* _What you have to do_
Copy the data that follows, exactly and completely.

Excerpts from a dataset

== Segment start ==

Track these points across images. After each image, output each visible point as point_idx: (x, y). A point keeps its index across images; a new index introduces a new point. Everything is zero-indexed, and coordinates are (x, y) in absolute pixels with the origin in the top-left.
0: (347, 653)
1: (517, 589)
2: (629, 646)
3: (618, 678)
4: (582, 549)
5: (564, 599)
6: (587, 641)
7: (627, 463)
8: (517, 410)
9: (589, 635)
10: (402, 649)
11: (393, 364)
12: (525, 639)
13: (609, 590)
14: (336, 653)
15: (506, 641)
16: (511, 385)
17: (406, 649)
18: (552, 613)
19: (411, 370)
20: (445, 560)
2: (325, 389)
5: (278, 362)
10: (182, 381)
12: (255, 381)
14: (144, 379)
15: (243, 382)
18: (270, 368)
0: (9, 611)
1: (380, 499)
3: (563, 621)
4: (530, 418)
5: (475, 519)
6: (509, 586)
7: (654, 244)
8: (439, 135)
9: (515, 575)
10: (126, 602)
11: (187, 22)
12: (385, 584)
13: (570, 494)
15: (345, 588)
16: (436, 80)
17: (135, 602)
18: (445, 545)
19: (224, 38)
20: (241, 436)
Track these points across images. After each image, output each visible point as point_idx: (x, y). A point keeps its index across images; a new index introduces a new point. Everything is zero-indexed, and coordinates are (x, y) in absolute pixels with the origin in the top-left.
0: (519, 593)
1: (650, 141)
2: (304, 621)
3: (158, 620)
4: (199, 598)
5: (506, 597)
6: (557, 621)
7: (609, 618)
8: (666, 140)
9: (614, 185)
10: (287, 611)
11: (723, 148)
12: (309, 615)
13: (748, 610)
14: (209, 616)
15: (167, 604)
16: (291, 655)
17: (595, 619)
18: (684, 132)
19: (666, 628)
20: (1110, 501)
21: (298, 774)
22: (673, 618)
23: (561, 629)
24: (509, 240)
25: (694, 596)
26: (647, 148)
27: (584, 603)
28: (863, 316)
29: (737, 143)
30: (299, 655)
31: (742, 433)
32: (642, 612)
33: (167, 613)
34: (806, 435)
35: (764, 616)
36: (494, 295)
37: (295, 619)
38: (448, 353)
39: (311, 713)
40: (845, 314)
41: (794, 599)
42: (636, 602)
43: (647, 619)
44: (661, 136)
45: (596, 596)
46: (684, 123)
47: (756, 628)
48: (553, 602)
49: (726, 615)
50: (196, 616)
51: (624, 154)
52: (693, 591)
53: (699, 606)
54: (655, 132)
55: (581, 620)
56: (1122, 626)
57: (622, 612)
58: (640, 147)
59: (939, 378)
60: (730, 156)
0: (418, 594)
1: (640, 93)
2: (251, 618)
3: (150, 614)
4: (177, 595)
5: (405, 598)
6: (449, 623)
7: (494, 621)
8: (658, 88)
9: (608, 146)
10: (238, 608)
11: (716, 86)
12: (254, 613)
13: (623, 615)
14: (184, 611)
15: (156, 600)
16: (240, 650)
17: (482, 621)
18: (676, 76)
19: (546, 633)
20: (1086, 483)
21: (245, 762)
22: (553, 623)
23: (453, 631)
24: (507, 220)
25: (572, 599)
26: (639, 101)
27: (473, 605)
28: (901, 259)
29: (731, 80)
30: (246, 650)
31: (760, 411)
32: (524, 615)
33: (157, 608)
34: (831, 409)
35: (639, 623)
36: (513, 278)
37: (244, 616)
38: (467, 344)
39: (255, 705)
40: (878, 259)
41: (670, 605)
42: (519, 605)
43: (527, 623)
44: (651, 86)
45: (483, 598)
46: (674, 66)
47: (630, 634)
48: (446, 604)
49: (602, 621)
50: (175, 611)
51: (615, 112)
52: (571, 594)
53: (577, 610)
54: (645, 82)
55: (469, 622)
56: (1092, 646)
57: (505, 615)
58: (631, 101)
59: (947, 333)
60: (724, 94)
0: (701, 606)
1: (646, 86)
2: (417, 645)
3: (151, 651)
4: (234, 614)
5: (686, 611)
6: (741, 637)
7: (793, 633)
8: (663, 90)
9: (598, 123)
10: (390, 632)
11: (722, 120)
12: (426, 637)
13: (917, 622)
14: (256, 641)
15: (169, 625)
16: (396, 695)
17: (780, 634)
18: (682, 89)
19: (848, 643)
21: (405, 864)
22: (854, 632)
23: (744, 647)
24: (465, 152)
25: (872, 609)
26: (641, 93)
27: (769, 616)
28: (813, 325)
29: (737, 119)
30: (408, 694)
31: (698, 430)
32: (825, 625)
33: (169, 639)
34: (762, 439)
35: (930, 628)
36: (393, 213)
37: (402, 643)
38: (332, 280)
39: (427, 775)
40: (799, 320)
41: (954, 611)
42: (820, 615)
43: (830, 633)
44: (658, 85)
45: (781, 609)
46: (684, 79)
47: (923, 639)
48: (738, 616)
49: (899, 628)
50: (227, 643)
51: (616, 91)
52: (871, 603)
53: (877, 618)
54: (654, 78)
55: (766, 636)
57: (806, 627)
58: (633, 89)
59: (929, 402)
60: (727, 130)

== Segment end ==

* _Answer box_
Track these points across images. After each image, output each visible point as point_idx: (x, y). A point keeps its index across images; a new index introduces a new point. Everything is zero-indexed, and coordinates are (x, y) in absolute pixels with the origin in the top-left.
0: (347, 653)
1: (517, 589)
2: (629, 646)
3: (618, 678)
4: (582, 549)
5: (564, 599)
6: (587, 641)
7: (627, 463)
8: (517, 410)
9: (589, 635)
10: (402, 649)
11: (393, 364)
12: (525, 639)
13: (609, 590)
14: (336, 653)
15: (506, 641)
16: (511, 385)
17: (406, 649)
18: (552, 613)
19: (411, 370)
20: (445, 560)
2: (325, 389)
5: (278, 362)
10: (182, 381)
12: (255, 381)
14: (144, 379)
15: (243, 382)
18: (270, 368)
0: (9, 611)
1: (380, 499)
3: (563, 621)
4: (530, 418)
5: (475, 519)
6: (509, 586)
7: (654, 244)
8: (439, 135)
9: (515, 575)
10: (126, 602)
11: (187, 22)
12: (385, 584)
13: (570, 494)
15: (345, 588)
16: (436, 80)
17: (135, 602)
18: (445, 545)
19: (224, 38)
20: (241, 436)
Track these points across images. After each image, output each visible point as point_idx: (x, y). A point keeps its index across images; a new index introduces a new point. Everything is zero-indexed, and coordinates are (x, y) in absolute pixels with the origin in the top-left.
0: (519, 593)
1: (650, 141)
2: (304, 621)
3: (158, 620)
4: (199, 598)
5: (506, 597)
6: (557, 621)
7: (609, 618)
8: (666, 140)
9: (614, 185)
10: (287, 611)
11: (723, 148)
12: (309, 615)
13: (748, 610)
14: (209, 616)
15: (167, 604)
16: (291, 655)
17: (595, 619)
18: (684, 132)
19: (666, 628)
20: (1110, 501)
21: (298, 774)
22: (673, 618)
23: (561, 629)
24: (509, 240)
25: (694, 596)
26: (647, 148)
27: (584, 603)
28: (863, 316)
29: (737, 143)
30: (299, 655)
31: (742, 433)
32: (642, 612)
33: (167, 613)
34: (806, 435)
35: (764, 616)
36: (494, 295)
37: (295, 619)
38: (448, 353)
39: (311, 713)
40: (845, 314)
41: (794, 599)
42: (636, 602)
43: (647, 619)
44: (661, 136)
45: (596, 596)
46: (684, 123)
47: (756, 628)
48: (553, 602)
49: (726, 615)
50: (196, 616)
51: (624, 154)
52: (693, 591)
53: (699, 606)
54: (655, 132)
55: (581, 620)
56: (1122, 626)
57: (622, 612)
58: (640, 147)
59: (939, 378)
60: (730, 156)
0: (418, 594)
1: (640, 93)
2: (251, 618)
3: (150, 614)
4: (177, 595)
5: (405, 598)
6: (449, 623)
7: (494, 621)
8: (658, 88)
9: (608, 146)
10: (238, 608)
11: (716, 86)
12: (254, 613)
13: (623, 615)
14: (184, 611)
15: (156, 600)
16: (240, 650)
17: (482, 621)
18: (676, 76)
19: (546, 633)
20: (1086, 483)
21: (245, 762)
22: (553, 623)
23: (453, 631)
24: (507, 220)
25: (572, 599)
26: (639, 101)
27: (473, 605)
28: (901, 259)
29: (731, 80)
30: (246, 650)
31: (760, 411)
32: (524, 615)
33: (157, 608)
34: (831, 409)
35: (639, 623)
36: (513, 278)
37: (244, 616)
38: (467, 344)
39: (255, 705)
40: (878, 259)
41: (670, 605)
42: (519, 605)
43: (527, 623)
44: (651, 86)
45: (483, 598)
46: (674, 66)
47: (630, 634)
48: (446, 604)
49: (602, 621)
50: (175, 611)
51: (615, 112)
52: (571, 594)
53: (577, 610)
54: (645, 82)
55: (469, 622)
56: (1092, 646)
57: (505, 615)
58: (631, 101)
59: (947, 333)
60: (724, 94)
0: (701, 606)
1: (646, 86)
2: (417, 645)
3: (151, 651)
4: (234, 614)
5: (686, 611)
6: (741, 637)
7: (793, 633)
8: (663, 90)
9: (598, 123)
10: (390, 632)
11: (722, 120)
12: (426, 637)
13: (917, 622)
14: (256, 641)
15: (169, 625)
16: (396, 695)
17: (780, 634)
18: (682, 89)
19: (848, 643)
21: (405, 864)
22: (854, 632)
23: (744, 647)
24: (465, 152)
25: (872, 609)
26: (641, 93)
27: (769, 616)
28: (813, 325)
29: (737, 119)
30: (408, 694)
31: (698, 430)
32: (825, 625)
33: (169, 639)
34: (762, 439)
35: (930, 628)
36: (393, 213)
37: (402, 643)
38: (332, 280)
39: (427, 775)
40: (799, 320)
41: (954, 611)
42: (820, 615)
43: (830, 633)
44: (658, 85)
45: (781, 609)
46: (684, 79)
47: (923, 639)
48: (738, 616)
49: (899, 628)
50: (227, 643)
51: (616, 91)
52: (871, 603)
53: (877, 618)
54: (654, 78)
55: (766, 636)
57: (806, 627)
58: (633, 89)
59: (929, 402)
60: (727, 130)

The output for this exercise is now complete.